Le sorti del MACRO di Roma sono ancora molto incerte. Proroghe, deroghe, incertezze, instabilità, e via andare: la situazione sembra naufragare in una stasi che al museo non fa decisamente bene. Il cambio ai vertici del Comune lo scorso giugno ha fatto decadere i dirigenti esterni dell’amministrazione pubblica, tra cui Bartolomeo Pietromarchi. Da allora, la direzione è stata assunta da Alberta Campitelli, responsabile delle Ville e Parchi Storici della città capitolina, che sta portando avanti il programma impostato fino al 31 dicembre, sostenuta da Pietromarchi nel ruolo di curatore. La situazione temporanea doveva risolversi il 15 settembre, ma il nuovo Assessore alla Cultura di Roma, Flavia Barca, ha prorogato ogni decisione al 30 ottobre.
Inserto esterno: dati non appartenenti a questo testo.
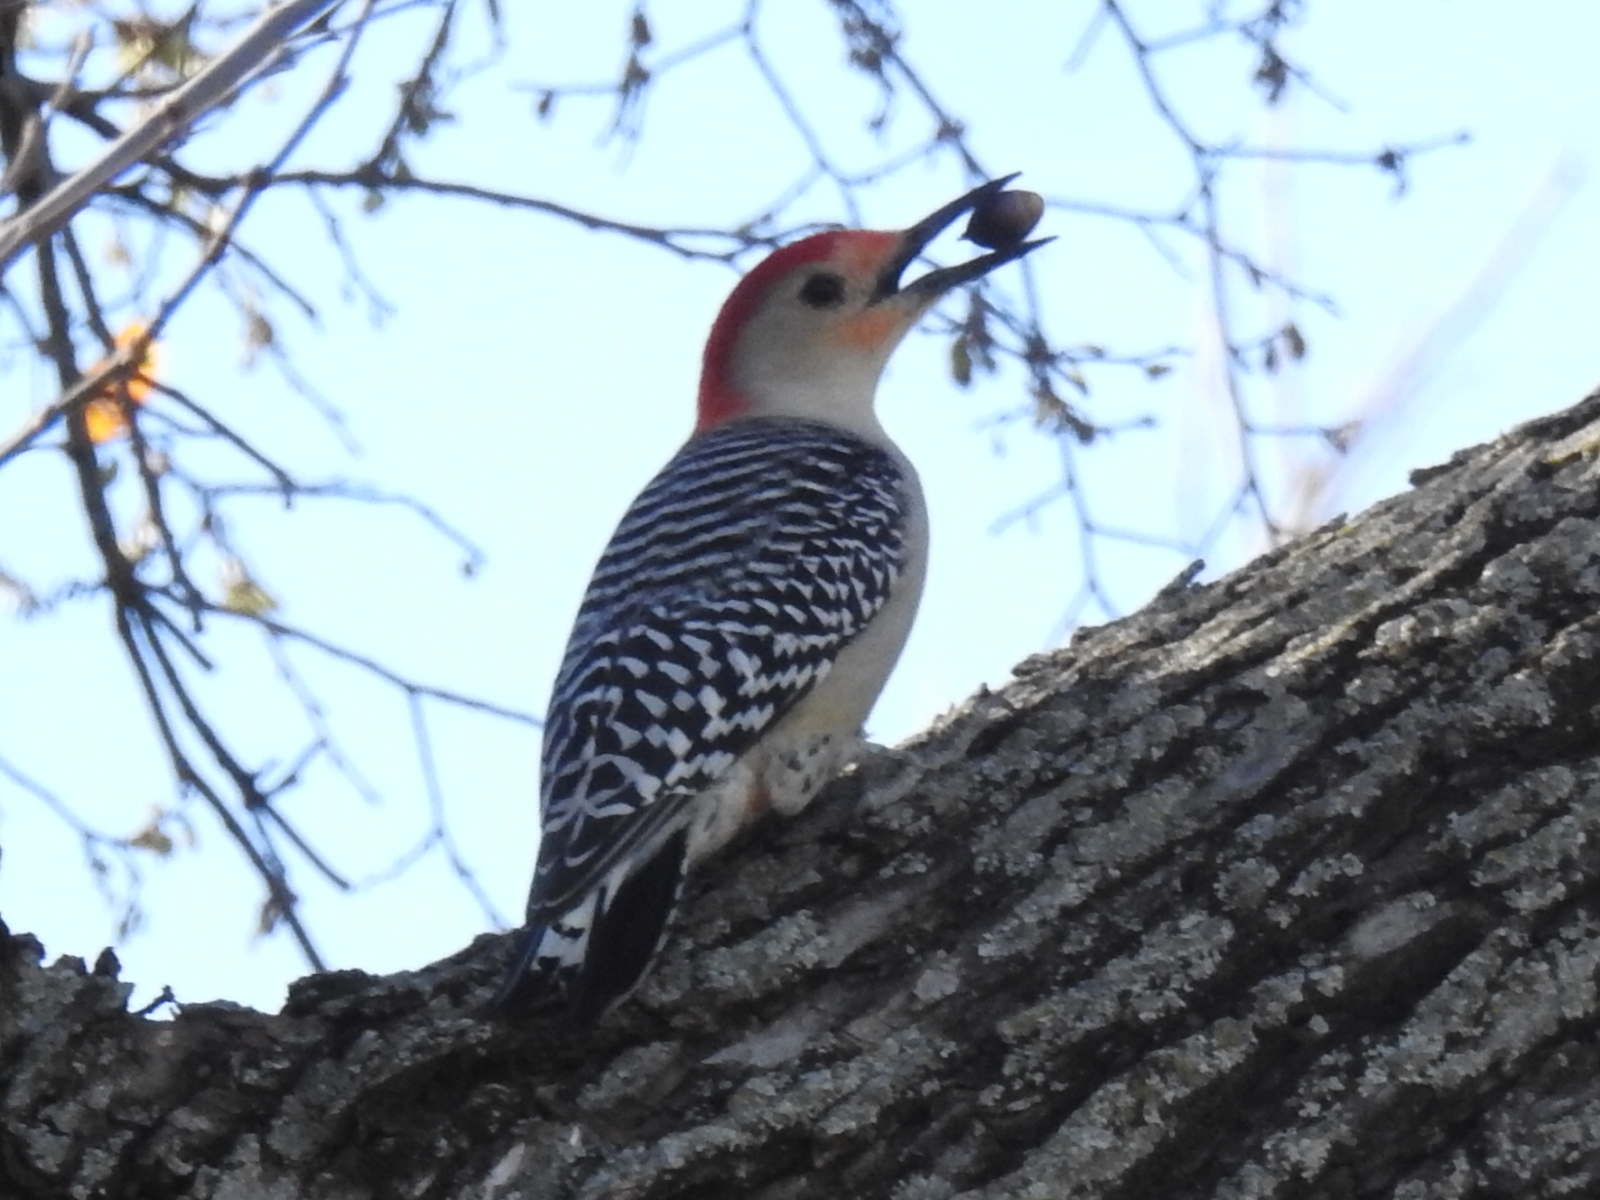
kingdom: Animalia
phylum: Chordata
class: Aves
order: Piciformes
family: Picidae
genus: Melanerpes
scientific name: Melanerpes carolinus
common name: Red-bellied woodpecker
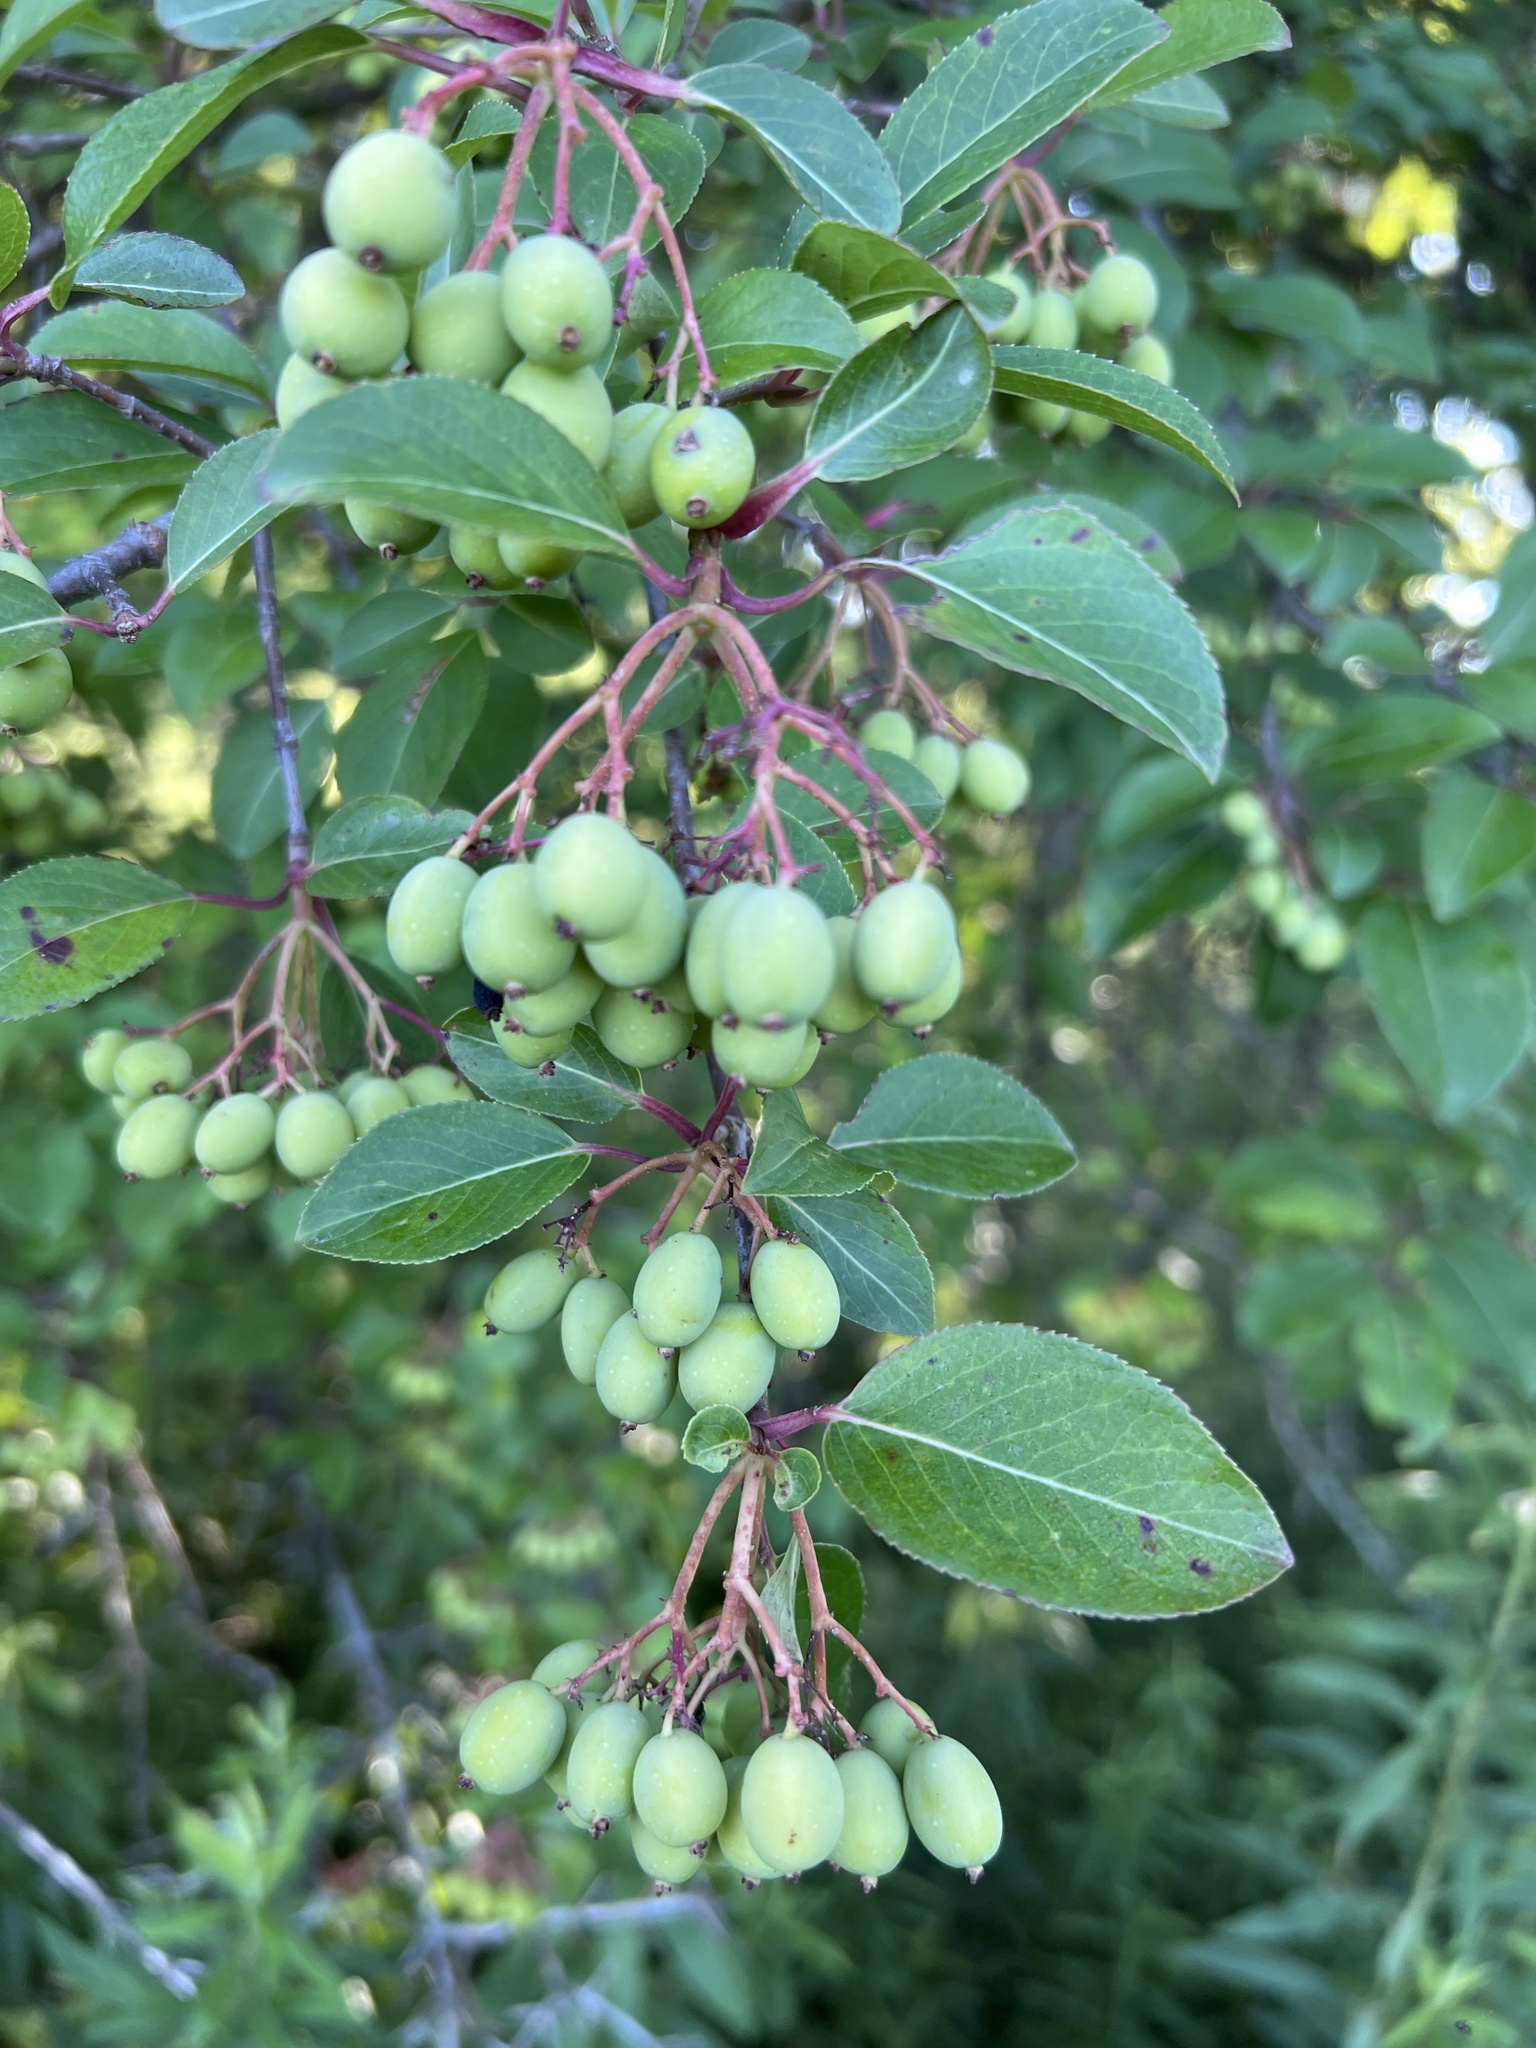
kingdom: Plantae
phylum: Tracheophyta
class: Magnoliopsida
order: Dipsacales
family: Viburnaceae
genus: Viburnum
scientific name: Viburnum prunifolium
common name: Black haw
Lo stato di incertezza, sta mettendo a rischio le partnership con gli sponsor privati: Enel, in primis, Deutsche Bank e Zegna Arte.

Per porre fine a uno stato di tale precarietà è stato indetto una petizione che porta la firma di Beatrice Bulgari, presidente dell’associazione  MacroAmici.

Questo è l’appello che ha lanciato:

Come forse alcuni di voi già sapranno, il MACRO sta vivendo un momento molto difficile con la mancata nomina di un nuovo direttore che si protrae ormai da mesi, le quotidiane difficoltà lavorative e l’inevitabile assenza di una progettualità programmatica, con inesorabili danni per il Museo a discapito del pubblico.

L’Associazione MACROAMICI, da me presieduta, ha promosso e sottoscritto la petizione per il MACRO indirizzata al Sindaco e all’Assessore alla Cultura, Creatività e Promozione Artistica, chiedendo il minimo di cui avrebbe bisogno un’Istituzione: la nomina di un direttore, una governance e  un budget.

Vi inoltro il link della lettera aperta indirizzata a Ignazio Marino e Flavia Barca:

http://www.petizionepubblica.it/PeticaoVer.aspx?pi=MACRO

Vi chiedo di firmarla e di farla girare, se lo riterrete opportuno.

ATPdiary sostiene le richieste di MacroAmici, per porre fine a questo stato di totale incertezza.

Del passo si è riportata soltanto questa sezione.